▶ **EXTRACT TO READ**
Introducing Fleet, run multiple Laravel Sail applications at once

laravel
Jan 17, 2023

This package exposes a few helpful Artisan commands to manage multiple Laravel Sail applications running concurrently on your local environment. This is all powered by a Traefik Docker container acting as a reverse proxy, letting you map custom domain names to your different Laravel applications and handling the incoming traffic to them.

Want to skip this and get started now? Check out the GitHub repo for some stream-lined instructions.

Backstory

Laravel Sail has pretty much become the standard for starting up development environments for new Laravel projects. Under the hood it's using Docker and Docker Compose to manage services and dependencies for your project, booting up containers to handle local traffic and serve your application.

I enjoy using it, but there's a slight problem I ran into the other day with it, and that's running multiple applications locally at the same time. When Sail boots up, a port is bound from your local machine into the Docker container that the application is running on (by default, it's :80). If you go and try to boot up another Laravel application with Sail, it'll kick back an error because that port is already taken.

Now, you can go ahead and change that port by adding in a APP_PORT entry to your project's env file, but that comes with a caveat. Depending on what you're doing (in my case, two applications communicating with one another), modern browsers handle localhost with two different ports as completely separate domains. Instead, what I wanted was something like app.localhost and dashboard.app.localhost. So, I decided to build Fleet!

Getting started

After installing a new Laravel project (or using an existing one with Sail installed), open up a terminal window and navigate to your project's root. Then, install Fleet with Composer:

composer require aschmelyun/fleet

Next, you'll want to make sure that any running Sail instances have been stopped. Now we can go ahead and add Fleet support to our first application. Again in the project root, use the following command:

php artisan fleet:add

During setup you'll be prompted to enter in a domain name of your choosing. Alternatively, you can pass it in through a command-line argument:

php artisan fleet:add my-app.localhost

Note: If you chose a domain that doesn't end in .localhost, you will need to add an entry to your hosts file to direct traffic to 127.0.0.1!

After the setup finishes, you can start up Sail just like normal:

./vendor/bin/sail up

After the initialization finishes up, your app should be now be available at the domain you provided!

▶ **WHAT YOU WILL DO**
(a) In the Fleet post, which port does Sail bind by default?
(b) Repeat the part of the Fleet post from "Introducing Fleet, run" up to and including "serve your application.".

▶ **RECORDS**

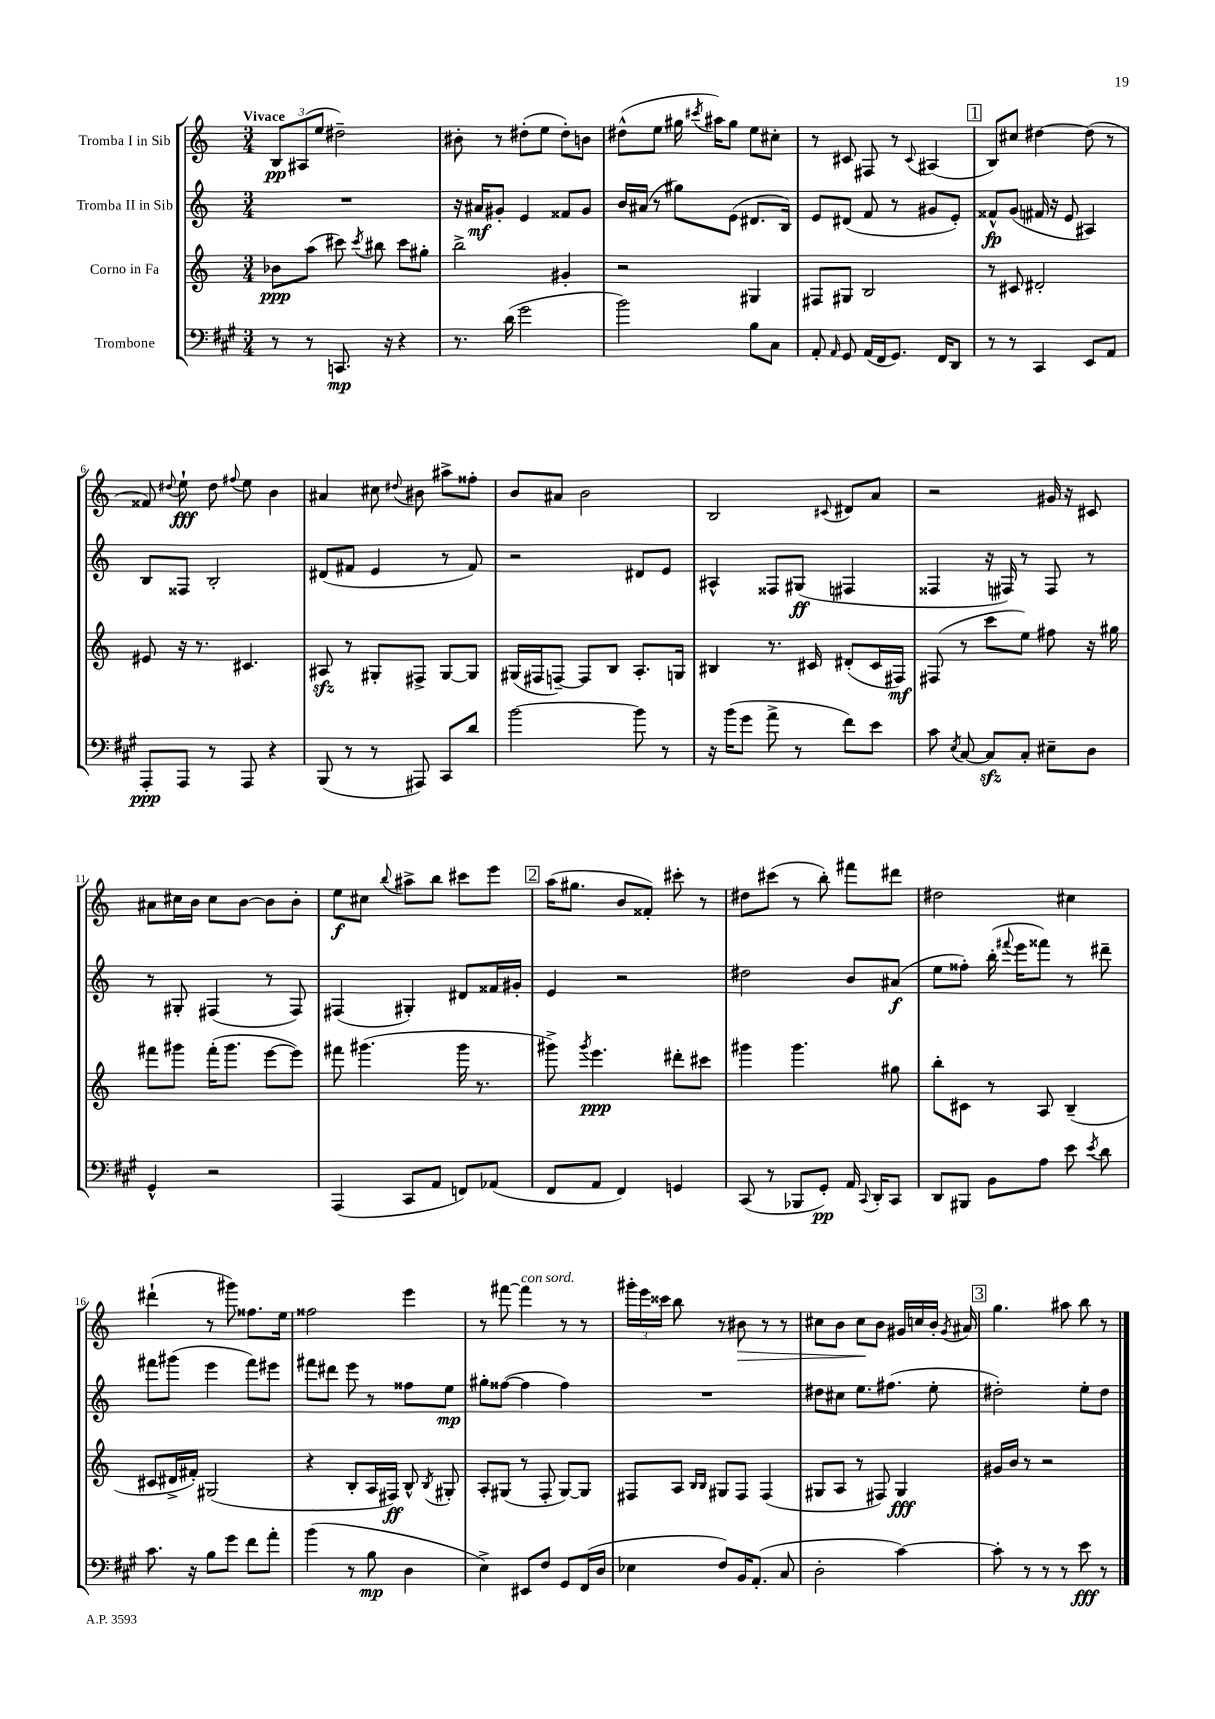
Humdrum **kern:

**kern	**kern	**kern	**kern
*staff4	*staff3	*staff2	*staff1
*clefF4	*clefG2	*clefG2	*clefG2
*k[f#c#g#]	*k[]	*k[]	*k[]
*M3/4	*M3/4	*M3/4	*M3/4
8r	8b-	2.r	12B
.	.	.	(12A#
8r	(8aa	.	.
.	.	.	12ee
8.CC	8ccc#)	.	2dd#~)
.	8qccc#	.	.
.	8bb#	.	.
16r	.	.	.
4r	8ccc#	.	.
.	8gg#'	.	.
=	=	=	=
8.r	2bb^	16r	8b#'
.	.	16a#	.
.	.	8g#'	8r
(16d	.	.	.
2g#	.	4e	(8dd#'
.	.	.	8ee
.	4g#'	8f##	8dd#')
.	.	8g#	8b
=	=	=	=
2b)	2r	16b	(8dd#^^
.	.	(16a#	.
.	.	8r	8ee
.	.	8gg#)	16gg#
.	.	.	8qccc#
.	.	.	16aa#)
.	.	(8e	8gg#
8B	4G#	8.d#	8ee
8C#	.	.	8cc#'
.	.	16B)	.
=	=	=	=
8AA'	8F#	8e	8r
16qqAA	.	.	.
8GG#	8G#	(8d#	8c#
(16AA	2B	8f	8F#
16FF#	.	.	.
8.GG#)	.	8r	8r
.	.	.	8qqc#
.	.	8g#	(4A#
16FF#	.	.	.
8DD	.	8e')	.
=	=	=	=
8r	8r	8f##^^	8B)
8r	8c#	(8g	8cc#
4CC#	2d#'	16f#	[4dd#
.	.	16r	.
.	.	8e	.
8EE	.	4A#)	(8dd#]
8AA	.	.	8r
=	=	=	=
8AAA'	8e#	8B	8f##)
.	.	.	8qqdd#
8AAA	16r	8F##	8ee`
.	8.r	.	.
8r	.	2B'	8dd#
.	.	.	8qqff#
8AAA	4.c#	.	8ee
4r	.	.	4b
=	=	=	=
(8BBB	8A#	(8d#	4a#
8r	8r	8f#	.
8r	8G#'	4e	8cc#
.	.	.	8qqdd#
8AAA#)	8F#^	.	8b#
8CC#	[8G#	8r	8aa#^
8d	8G#]	8f#)	8ff##'
=	=	=	=
[2b	(16G#	2r	8b
.	16F#	.	.
.	[8F~)	.	8a#
.	8F]	.	2b
.	8B	.	.
8b]	8.A'	8d#	.
8r	.	8e	.
.	16G	.	.
=	=	=	=
16r	4B#	4A#^^	2B
(16b	.	.	.
8g#	.	.	.
8a^	8.r	8F##	.
8r	.	(8G#	.
.	16c#	.	.
.	.	.	8qqc#
8f#)	(8d#'	4F#	8d#
8e	16c#	.	8a
.	16F#)	.	.
=	=	=	=
8c#	(8F#	4F##	2r
8qE	.	.	.
[8C#	8r	.	.
8C#]	8ccc	16r	.
.	.	16F#)	.
8C#'	8ee)	8r	.
8E#~	8ff#	8F#	16g#
.	.	.	16r
8D	16r	8r	8c#
.	16gg#	.	.
=	=	=	=
4GG#^^	8fff#	8r	8a#
.	8ggg#	8G#'	16cc#
.	.	.	16b
2r	(16fff#'	(4F#	8cc#
.	8.ggg#	.	.
.	.	.	[8b
.	[8eee	8r	8b]
.	8eee])	8F#)	8b'
=	=	=	=
(4AAA	8fff#	(4F#	8ee
.	(4.ggg#	.	8cc#
.	.	.	8qqbb
8CC#	.	4G#')	8aa#^
8AA	.	.	8bb
8FF)	16ggg#	8d#	8ccc#
.	8.r	.	.
(8AA-	.	16f##	8eee
.	.	16g#'	.
=	=	=	=
8FF#	8ggg#^)	4e	(16aa
.	.	.	8.gg#
.	8qggg#	.	.
8AA	4.eee	.	.
4FF#)	.	2r	8b
.	.	.	8f##')
4GG	8ddd#'	.	8ccc#'
.	8ccc#	.	8r
=	=	=	=
(8CC#	4ggg#	2dd#	8dd#
8r	.	.	(8ccc#
8BBB-	4.ggg#	.	8r
8GG#')	.	.	8bb')
16AA	.	8b	8fff#
8qqCC#	.	.	.
16DD'	.	.	.
8CC#	8gg#	(8a#	8ddd#
=	=	=	=
8DD	8bb'	8ee	2dd#
8BBB#	8c#	8ff##')	.
8BB	8r	(16bb'	.
.	.	8qqfff#	.
.	.	16eee	.
8A	8A	8fff##)	.
8e	(4B~	8r	4cc#
8qe	.	.	.
8d	.	8ddd#~	.
=	=	=	=
8.c#	8c#	8fff#	(4ddd#`
.	16d#^	(8ggg#	.
16r	16f#')	.	.
8B	(2G#	4eee	8r
8g#	.	.	8ggg#)
8f#	.	8fff#)	8.ff##
8a'	.	8eee#	.
.	.	.	16ee
=	=	=	=
(4b	4r	8fff#	2ff##
.	.	8ddd#	.
8r	8B'	8eee	.
8B	16A	8r	.
.	16F#)	.	.
4D	8B^^	8ff##	4eee
.	8qB	.	.
.	8G#'	8ee	.
=	=	=	=
4E^)	8A'	8gg#'	8r
.	(8G#	([8ff##	[8fff#
8EE#	8r	4ff##]	4fff#]
8F#	8F'	.	.
8GG#	[8G#)	4ff##)	8r
(16FF#	8G#]	.	8r
16D	.	.	.
=	=	=	=
4E-	8F#	2.r	24ggg#'
.	.	.	24eee
.	.	.	24ccc##
.	8A	.	8bb
.	16qqB	.	.
.	16qqB	.	.
8F#)	8G#	.	8r
16BB	8F#	.	8b#
(8.AA'	.	.	.
.	(4F#	.	8r
8C#	.	.	8r
=	=	=	=
2D'	8G#	8dd#	8cc#
.	8A	8cc#	8b
.	8r	8.ee	8cc#
.	8F#)	.	8b
.	.	(8.ff#	.
[4c#)	4G#	.	16g#
.	.	.	16cc
.	.	8ee'	16b'
.	.	.	8qg#
.	.	.	16a#
=	=	=	=
8c#']	16g#	2dd#')	4.gg
.	16b	.	.
8r	8r	.	.
8r	2r	.	.
8r	.	.	8aa#
8e	.	8ee'	8bb
8r	.	8dd#	8r
==	==	==	==
*-	*-	*-	*-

▶ **SOLUTION LIST**
(a) Port 80 (:80).

(b)
Introducing Fleet, run multiple Laravel Sail applications at once

laravel
Jan 17, 2023

This package exposes a few helpful Artisan commands to manage multiple Laravel Sail applications running concurrently on your local environment. This is all powered by a Traefik Docker container acting as a reverse proxy, letting you map custom domain names to your different Laravel applications and handling the incoming traffic to them.

Want to skip this and get started now? Check out the GitHub repo for some stream-lined instructions.

Backstory

Laravel Sail has pretty much become the standard for starting up development environments for new Laravel projects. Under the hood it's using Docker and Docker Compose to manage services and dependencies for your project, booting up containers to handle local traffic and serve your application.